Assignment.
A faithful transcription is wanted of the lines from the top of the material through the line that holds "Figure 8. CO", both ends included, leaving out the pictures.

Data to use.

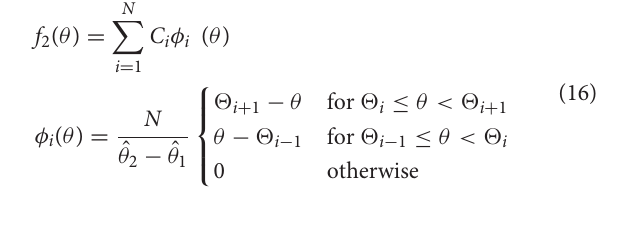
functions φ i , which are commonly known as tent functions:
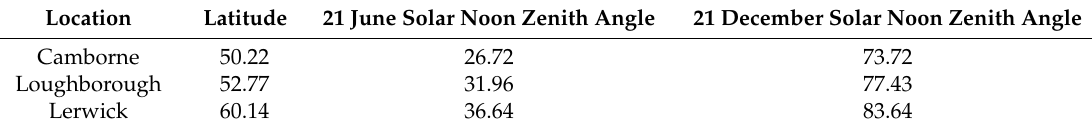
Table 3. Zenith angles for Camborne, Loughborough and Lerwick.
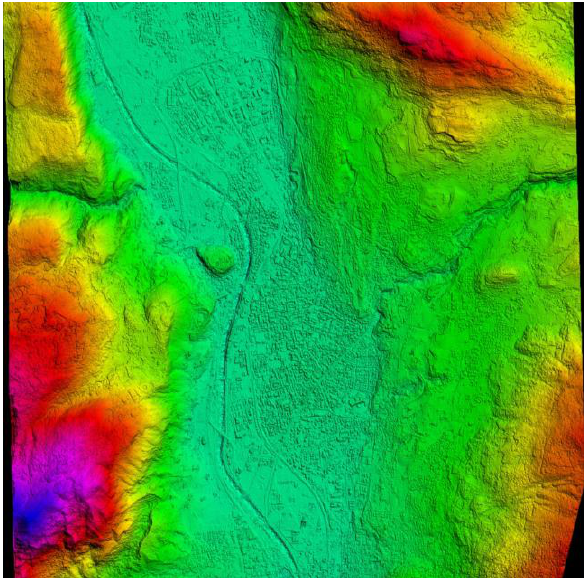
Fig. 5. DSM from the Pleiades triplet visualized in colour- shaded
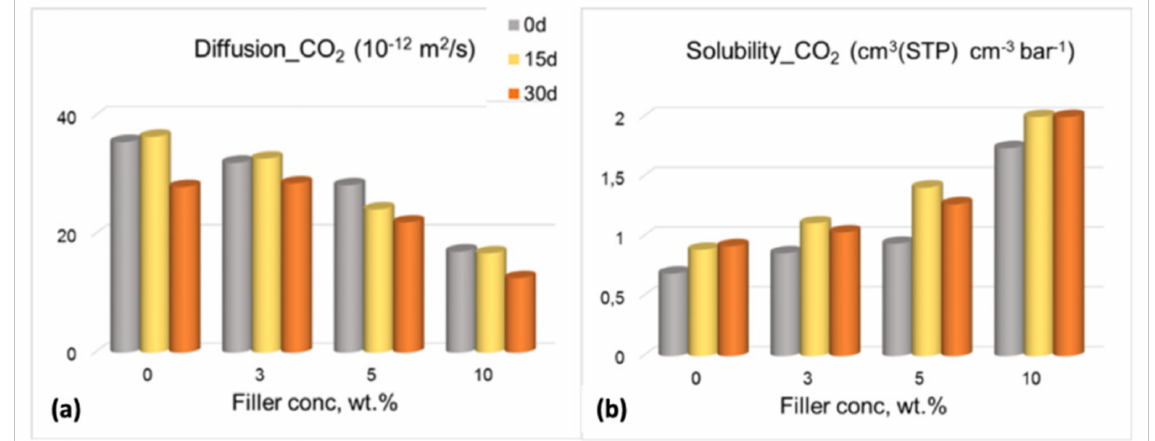
Figure 8. CO 2 diffusion ( a ) and solubility ( b ) coefficients for the films based on EVA with increasing loadings of LDH-MA. Film conditions: “as-prepared” (0 days) and photo-exposed (15 and 30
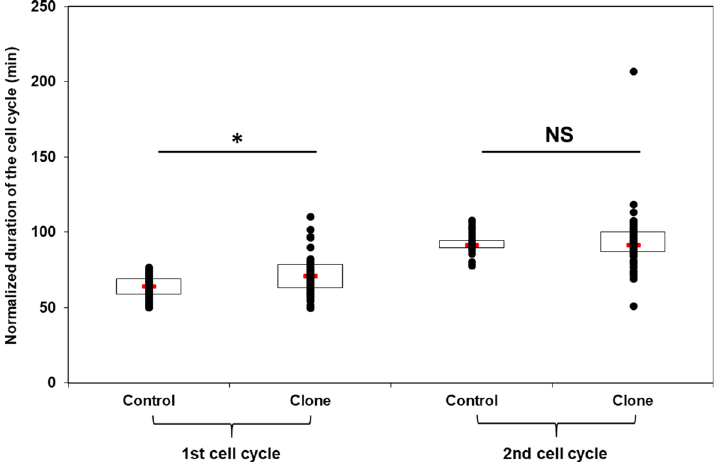
Figure 2. Duration of the first and second cell cycle after nuclear transfer. Fertilized controls and clones individual values were standardized according to the controls mean value (first cell cycle = 63.6 min, second cell cycle = 92.3 min post fertilization) to compensate for spawn variability. Red rectangle = median; open rectangle = first + third quartile; black point = embryo. Cell cycle duration was measured on n = 68 fertilized controls and n = 54 clones obtained from 3 different spawns. *Significant differences (p < 0.05) between controls and clones. NS not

Finished exercise.
functions φ i , which are commonly known as tent functions:
Table 3. Zenith angles for Camborne, Loughborough and Lerwick.
Fig. 5. DSM from the Pleiades triplet visualized in colour- shaded
Figure 8. CO 2 diffusion ( a ) and solubility ( b ) coefficients for the films based on EVA with increasing loadings of LDH-MA. Film conditions: “as-prepared” (0 days) and photo-exposed (15 and 30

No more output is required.